### What the task requires:
Report every line of the data below that contains the word "cumplimiento", treating uppercase and lowercase letters as different.

### Dataset excerpts:
▼

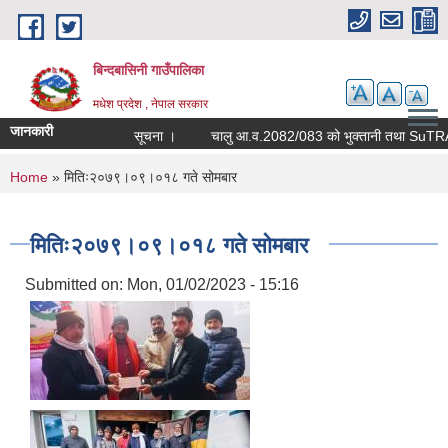
Skip to main content
बिन्दबासिनी गाउँपालिका
मधेश प्रदेश , नेपाल सरकार
जानकारी
सूचना ।
च
You are here
Home
» मितिः२०७९।०९।०१८ गते सोमबार
मितिः२०७९।०९।०१८ गते सोमबार
Submitted on:
Mon, 01/02/2023 - 15:16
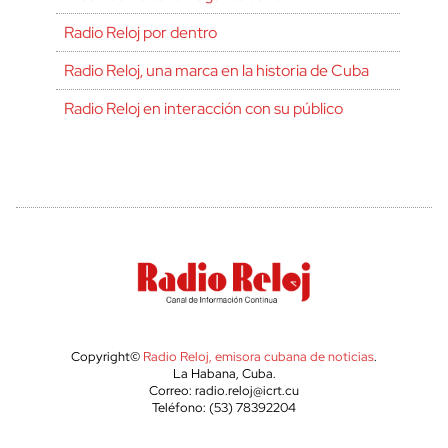
Radio Reloj por dentro
Radio Reloj, una marca en la historia de Cuba
Radio Reloj en interacción con su público
Copyright©
Radio Reloj, emisora cubana de noticias
.
La Habana, Cuba.
Correo: radio.reloj@icrt.cu
Teléfono: (53) 78392204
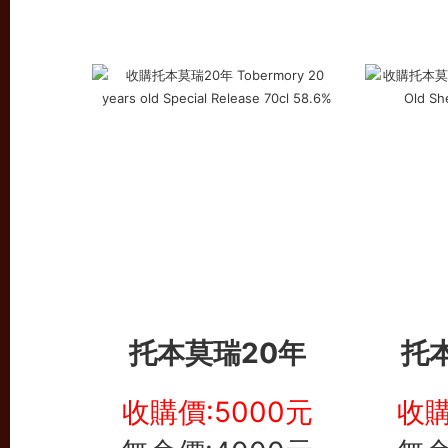
托本莫瑞20年
托
收購價:5000元
收購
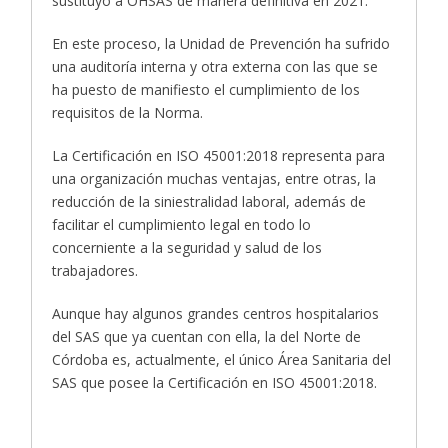
sustituyó a OHSAS de manera definitiva en 2021.
En este proceso, la Unidad de Prevención ha sufrido
una auditoría interna y otra externa con las que se
ha puesto de manifiesto el cumplimiento de los
requisitos de la Norma.
La Certificación en ISO 45001:2018 representa para
una organización muchas ventajas, entre otras, la
reducción de la siniestralidad laboral, además de
facilitar el cumplimiento legal en todo lo
concerniente a la seguridad y salud de los
trabajadores.
Aunque hay algunos grandes centros hospitalarios
del SAS que ya cuentan con ella, la del Norte de
Córdoba es, actualmente, el único Área Sanitaria del
SAS que posee la Certificación en ISO 45001:2018.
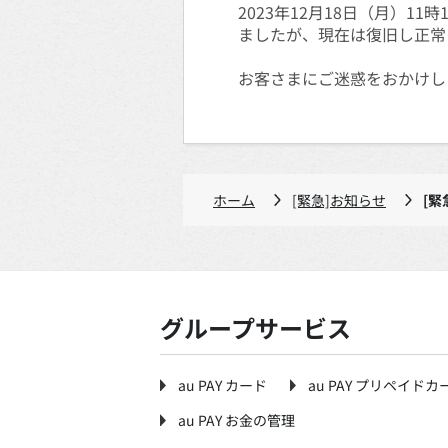
2023年12月18日（月）
ましたが、現在は復旧し正常
お客さまにご迷惑をおかけし
ホーム
[緊急]お知らせ
[緊
グループサービス
au PAY カード
au PAY プリペイドカ
au PAY お金の管理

▲

### Answer to the exercise:
ha puesto de manifiesto el cumplimiento de los
facilitar el cumplimiento legal en todo lo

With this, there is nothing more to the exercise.